The arms that fall into tier 2 are going to cost the Cardinals more on the open market, but are more of "sure things" when it comes to talent and expected production. These guys should slot into the late game mix with no problem.
The Cardinals remain interested in a reunion with their former fireballer, and Hicks could really help strengthen their bullpen mix if they could sign him.
Up until this point, almost every name on this list would get a one-year deal south of $10 million. For Hicks, he could get three or more years with an AAV north of $10 million. He's ready to cash in.
Hick's stuff is insanely good, and he finally put it all together over the summer for St. Louis and continued his run with Toronto after the trade deadline. He would be an excellent addition if the Cardinals can make a deal happen.
Phil Maton has been heavily linked to the Cardinals this offseason, and would provide them with a rising bullpen arm who is just 30 years old. After being mostly average for much of his career, he posted a 3.00 ERA in 66 innings while striking out 10.1 batters per nine innings in 2023.

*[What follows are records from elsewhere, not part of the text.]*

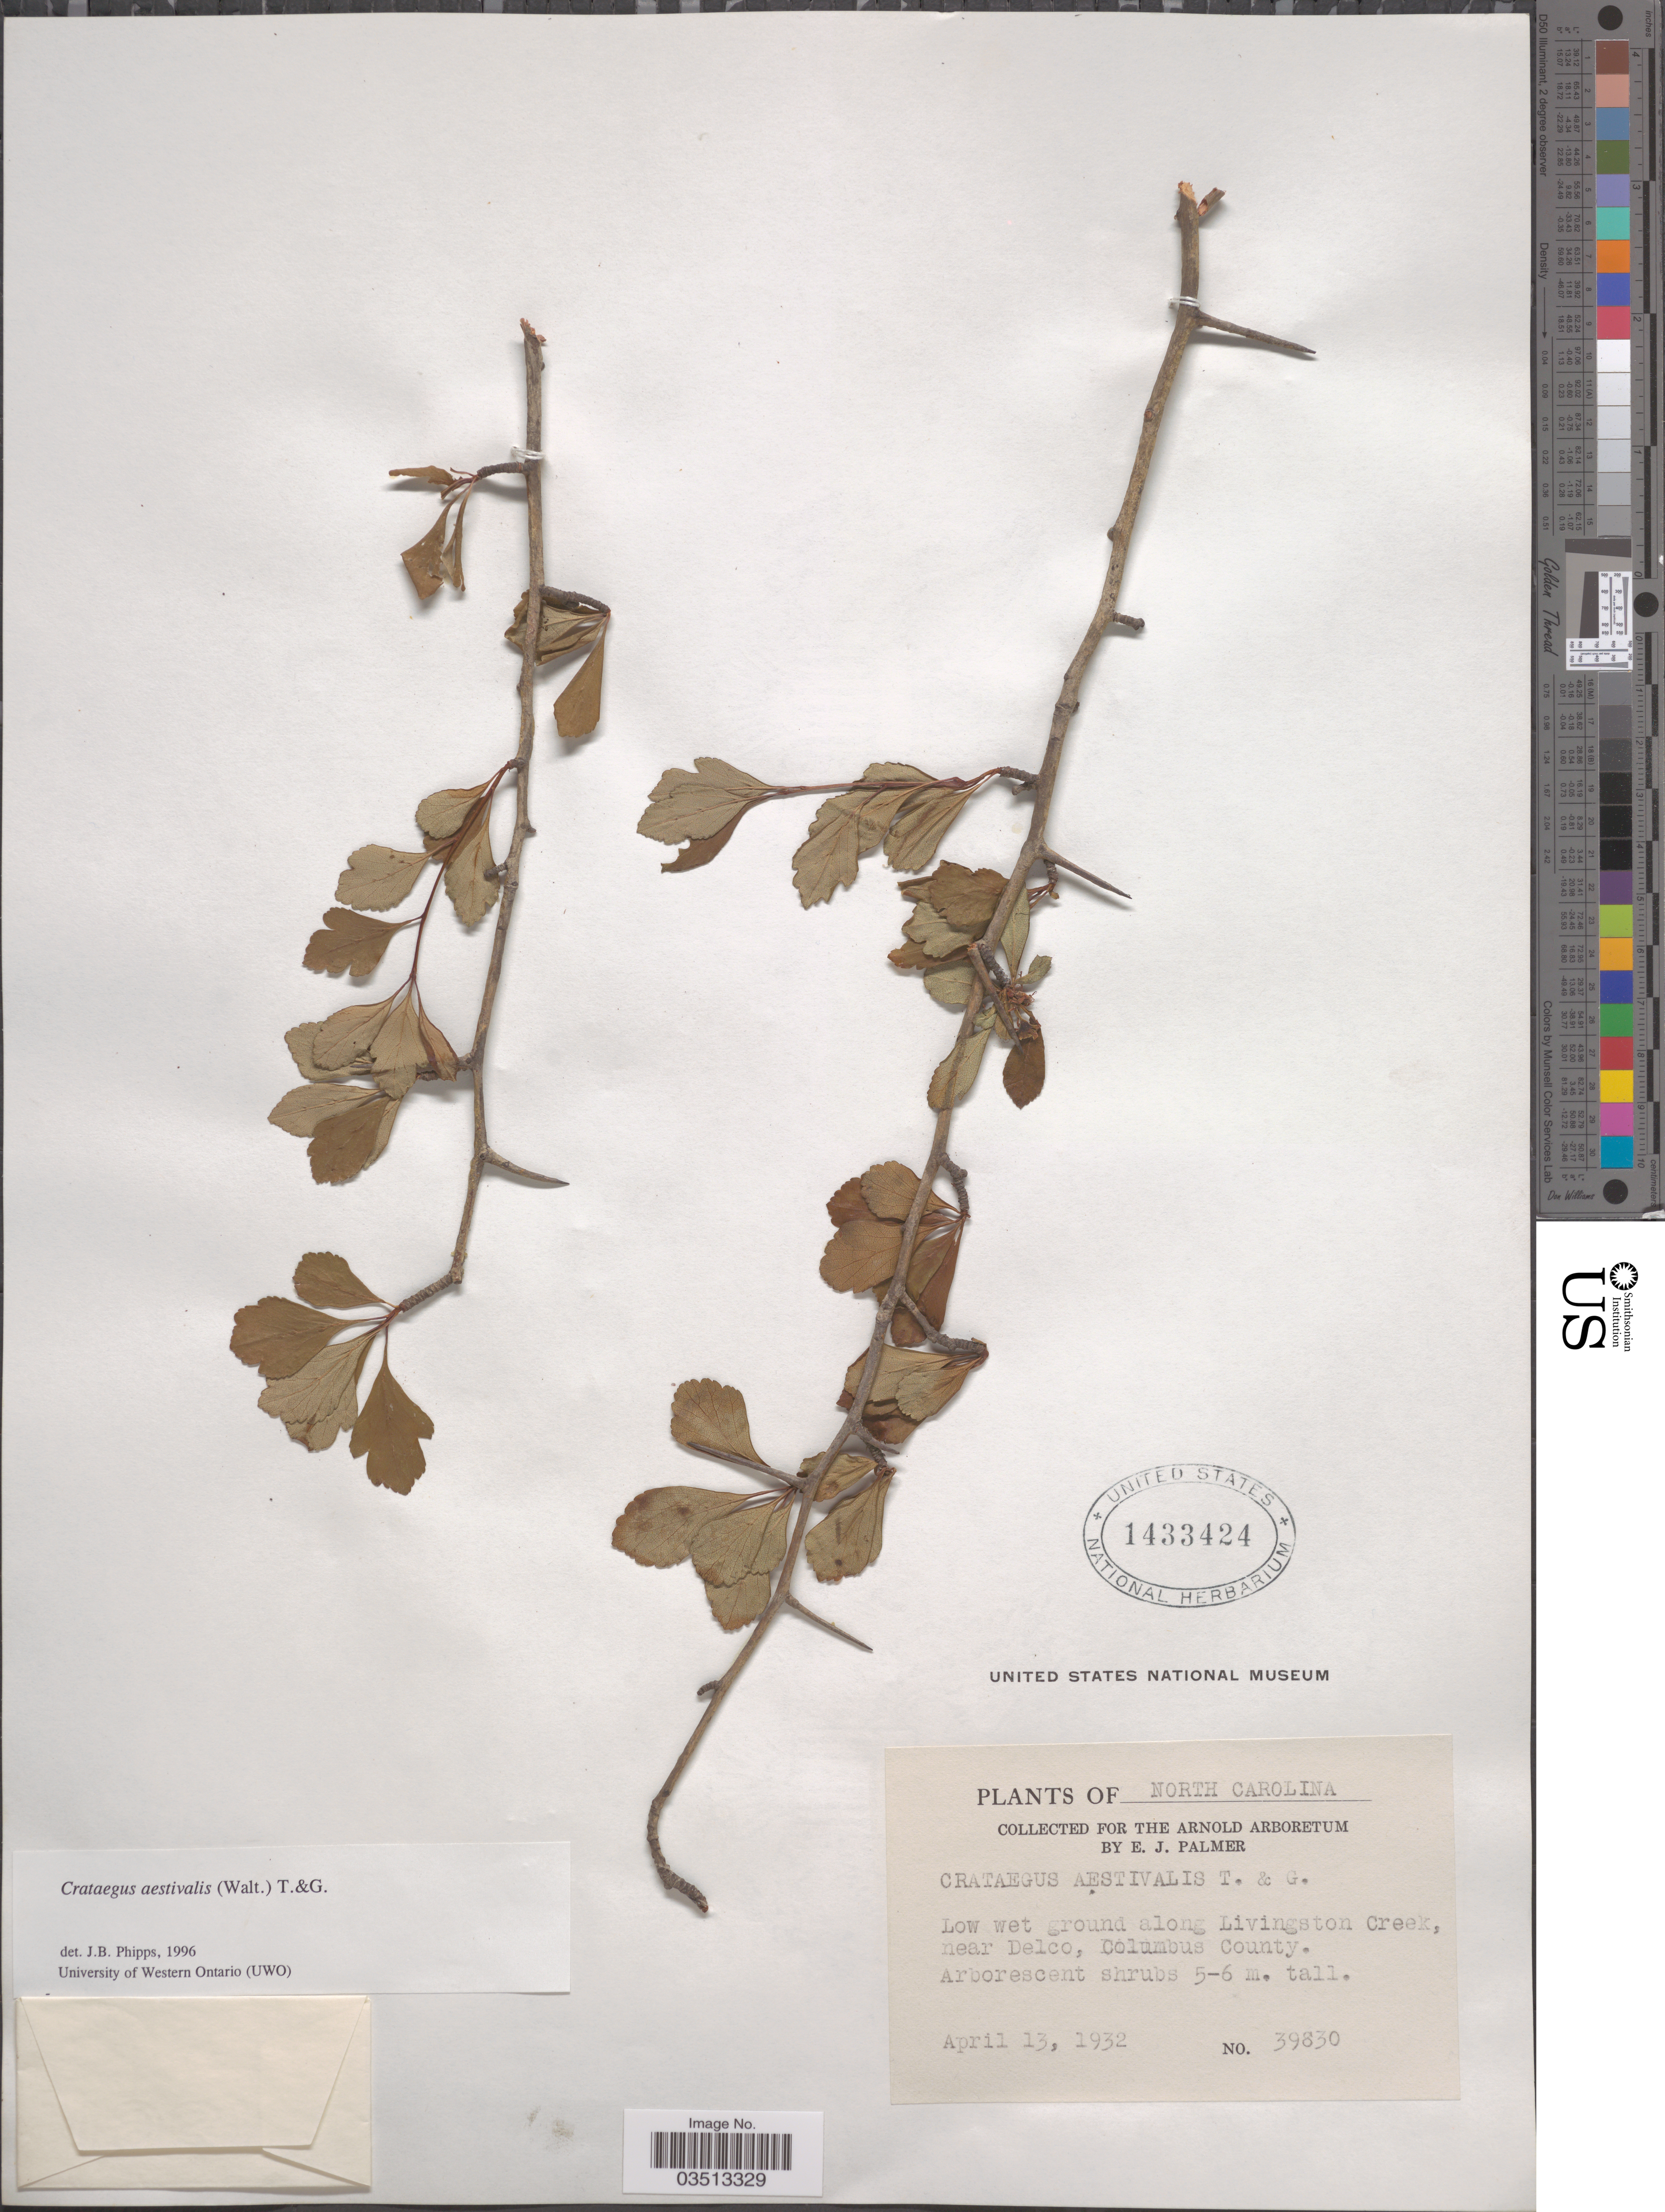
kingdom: Plantae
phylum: Tracheophyta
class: Magnoliopsida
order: Rosales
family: Rosaceae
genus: Crataegus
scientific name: Crataegus aestivalis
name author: (Walter) Torr. & A. Gray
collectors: E. J. Palmer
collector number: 39830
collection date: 1932-04-13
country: United States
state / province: North Carolina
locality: Along Livingston Creek, near Delco, Columbus County.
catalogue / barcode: US 1433424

Doing this for the Astros the last three years shows he has what it takes to pitch in big games, and is someone the Cardinals could very well add to their mix in the coming days and weeks.
The left-handed closer from Japan, Yuki Matsui has been linked to the Cardinals at various times and would represent an excellent left-handed option for the back of their bullpen alongside JoJo Romero, Matthew Liberatore, Zack Thompson, and John King.
Matsui is the quickest player in Japanese history to reach 300 career saves, and his stuff will translate to the big leagues. He'll likely require a multi-year agreement to get a deal done, which is risky (as it is with all relievers), but is a risk that fels reasonable to take.
I am a bit skeptical about Matsui's fit lately, as I think the Cardinals have a lot of left-handed options right now, and outside of Helsley and Gallegos, they lack clarity from the right-side out of their bullpen.
We've already had two Astros on this list, how about a third?
Hector Neris had a career year in 2023, posting a 1.71 ERA in 68.1 innings of work while striking out 10.1 batters per nine as well. He's been very dependable throughout his career, posting a 3.24 ERA in ten big league seasons.
Neris will turn 35 during the season, so age is a real concern, but it's not something that should derail a pursuit on a one-year deal.